By Savia Jane Pinto , afaqs!, Mumbai | In Marketing | September 08, 2009
Jacob Benbunan of Saffron Brand Consultants shares a case in point about how Spanish airline Vueling started off its journey, along with the founder of the airline, Carlos Munoz

On the last day of the Kyoorius Designyatra held at the Renaissance, Powai Jacob Benbunan of Saffron Brand Consultants and Carlos Munoz, director and founder, Vueling Airlines shared the story of the brand's conception and growth.

Jacob Benbunan, co-founder and chief executive officer, Saffron Brand Consultants made a presentation that chalked the growth of the low cost Spanish airline, Vueling Airlines.

The airline, earlier known as European Ventures in Aviation (EVIA), was started by Munoz and his partner Lazaro Ros. When Munoz thought of re-branding the low cost airline, he told Benbunan that he wanted a name. However, Benbunan suggested that he didn't just need a new name but a new brand. From there started the journey that was elaborated by Benbunan in his discussion.

& #BANNER1 & #While looking for possible names, Saffron extracted words from Spanish culture, which had morphed a bit to include 'Spanglish' in local parlance. A few such 'Spanglish' words are siesting (sleeping) and gasting (shopping).
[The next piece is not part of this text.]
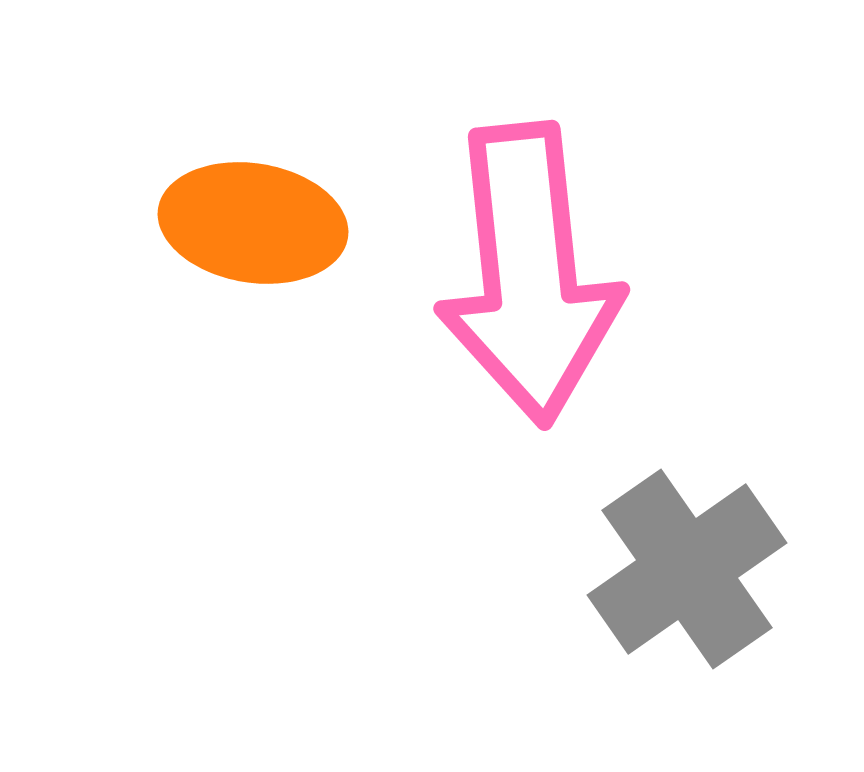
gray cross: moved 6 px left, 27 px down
As 'volar' is Spanish for 'to fly', the airline was named 'Vueling', in its 'Spanglish' connotation.

The naming conformed to the five rules for defining a name (the name should be a descriptor of the brand; easy to pronounce; differentiating; mustn't have a negative connotation; and it must be short). Benbunan added that the name should be 'dot com viable'. Vueling fit perfectly with all these factors.
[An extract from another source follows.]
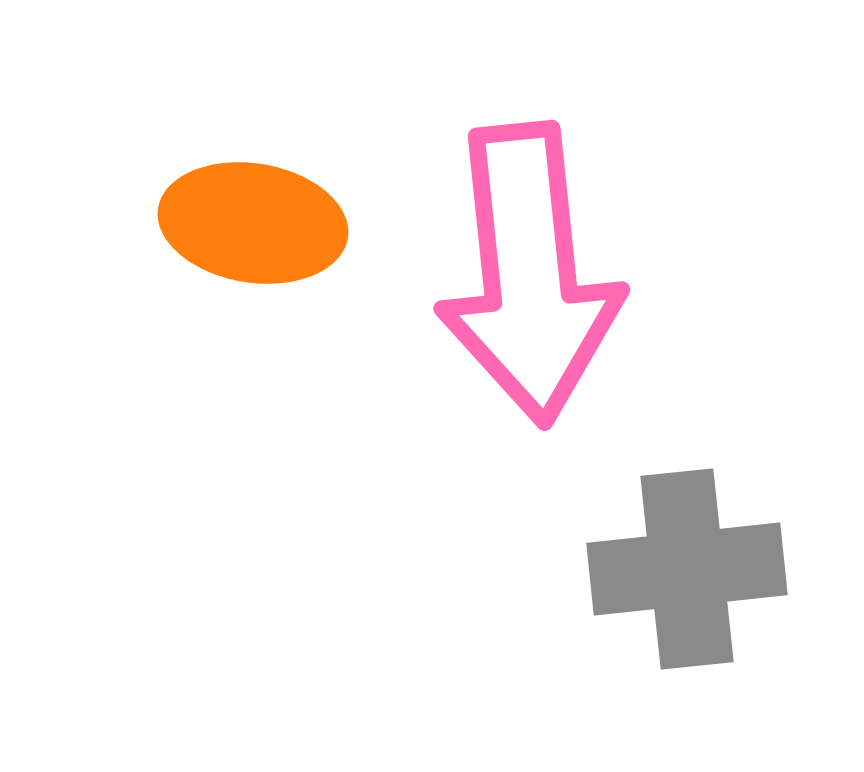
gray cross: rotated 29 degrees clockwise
The logo of the brand came about from the dot com idea. Vueling.com was the name addressed and the slightly raised dot became the brand identity. The colours used (grey and yellow) were such that it represented the airline's place of origin, that is, Barcelona.

18 touch points were created so that the entire experience of flying the low cost carrier was a truly cherished experience. All these touch points were in conjugation with the brand identity. The campaign that was carried out was titled 'Flying today means Vueling'. Cloud characters, with dots for eyes and a dash for the mouth, took over huge outdoor spaces. Contests that received an overwhelming response were conducted, resulting in high customer recall. "We involved the customer from day one," said Munoz.

More importantly, Vueling focussed on its staff having the Vueling virus. Regular meetings with different work groups kept the spirit alive. Workshops, engagement sessions, an employee magazine and a brand book were some of the initiatives taken up by the airline.

Loyalty is an issue that Vueling gives a lot of importance to. "Celebrating milestones is huge," shared Munoz. Elisenda Masana, the five millionth client of the airline, had an aircraft named after her. She also has the privilege to fly the aircraft anytime she likes.

In southwest Europe, Clickair was the only airline that was in direct competition with Vueling Airlines. The carrier took over Clickair and all its aircrafts and the merged entity, too, is called Vueling Airlines. The new aircrafts following the merger have a different name that has been suggested by customers over contests on Facebook.

Today, Vueling Airlines is the second largest low cost airline in Spain. Benbunan concluded by saying that identity isn't equivalent to identification and brand isn't equivalent to logo. However, a brand is the promise of an experience.